Командир наш, Маньковский А.Ф., присмотревшись к нам, все более и более стал доверять самостоятельно решать любые вопросы в полку, а сам все разъезжал на своем стареньком газике и наблюдал, как мы работаем.
Летает полк. Приедет командир дивизии на аэродром, посмотрит, как летаем, и спросит:
– А где Маньковский?
– Только что поехал, где-то на аэродроме, – отвечаю ему.
Так было несколько раз. Однажды я попался. Приехал комдив, побыл немного и опять спрашивает:
– Где Маньковский?
– Здесь, товарищ командир дивизии, только отъехал, – соврал я опять.
– Ты меня… долго будешь обманывать и покрывать своего командира? Я знаю, что твой Маньковский сейчас в городе находится.
Мы стояли на Барановском недалеко от Ворошилов-Уссурийска.
– Виноват, товарищ командир дивизии, он действительно недавно уехал, – сказал я.
В общем, работали хорошо, в полку дела шли успешно. Летали много днем и ночью. Летных происшествий не было. Анатолий Филиппович был чудесным человеком, спокойный, культурный командир полка.
Станет командир дивизии его ругать:
– Полк твой летает, а ты где носишься?
– Товарищ командир! Там у меня два «кучерявых» подполковника. Я уверен, что там всегда во всем будет порядок и мне нечего им мешать, – отвечал он полушутя, а то и полусерьезно.

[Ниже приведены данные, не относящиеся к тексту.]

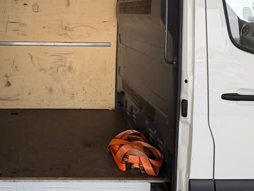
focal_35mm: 47
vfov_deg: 30.1
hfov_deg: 39.0
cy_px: 38
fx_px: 345
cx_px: 53
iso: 200
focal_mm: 6.76
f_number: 1.78
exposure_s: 1/100
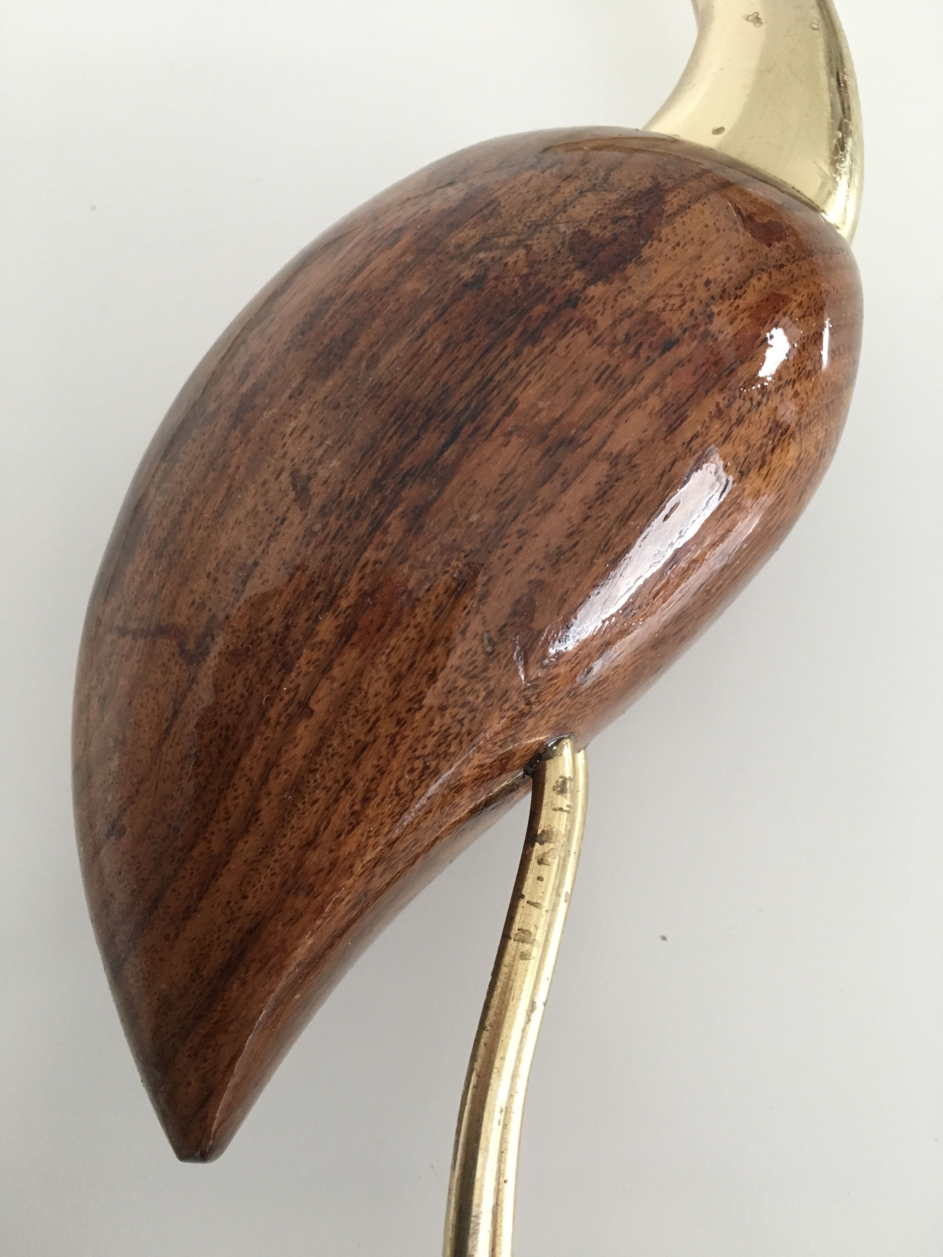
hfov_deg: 48.2
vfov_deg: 61.7
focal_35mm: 29
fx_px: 1053
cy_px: 628
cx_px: 472
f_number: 2.2
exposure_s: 1/33
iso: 200
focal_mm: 4.15
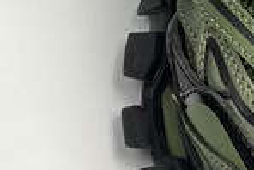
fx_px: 1292
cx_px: 7
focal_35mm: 183
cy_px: -113
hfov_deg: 11.1
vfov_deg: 7.3
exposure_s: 1/100
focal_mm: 4.25
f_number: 1.8
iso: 50
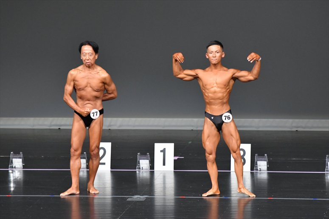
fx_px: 2877
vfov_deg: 4.4
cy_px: 110
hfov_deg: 6.5
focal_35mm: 315
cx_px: 164
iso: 5000
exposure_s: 1/400
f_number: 5.6
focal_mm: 210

Наш командир дивизии был грамотным, знающим дело командиром. Летал сам прекрасно, но к осени произошла смена руководства, вместо него приехал к нам командиром дивизии полковник Леонов, моряк, бывший школьный работник. Он был исключительно культурный, вежливый, хороший методист (впоследствии генерал запаса, проживал в Одессе).
Новая должность, повышение
Не думал я, что так скоро меня переведут в другой полк, да и разговоров об этом не было. Ранней весной 1954 года мы со своим полком находились в лагерях. По своей неосторожности я простудил среднее ухо, спал возле окна, и пришлось недельку полежать в госпитале. Через пару дней после выхода из госпиталя неожиданно приехали ко мне на квартиру командир дивизии полковник Леонов и начальник политотдела полковник Маковенко. Фактически я еще полностью не выздоровел, ухо было еще заложено ватой.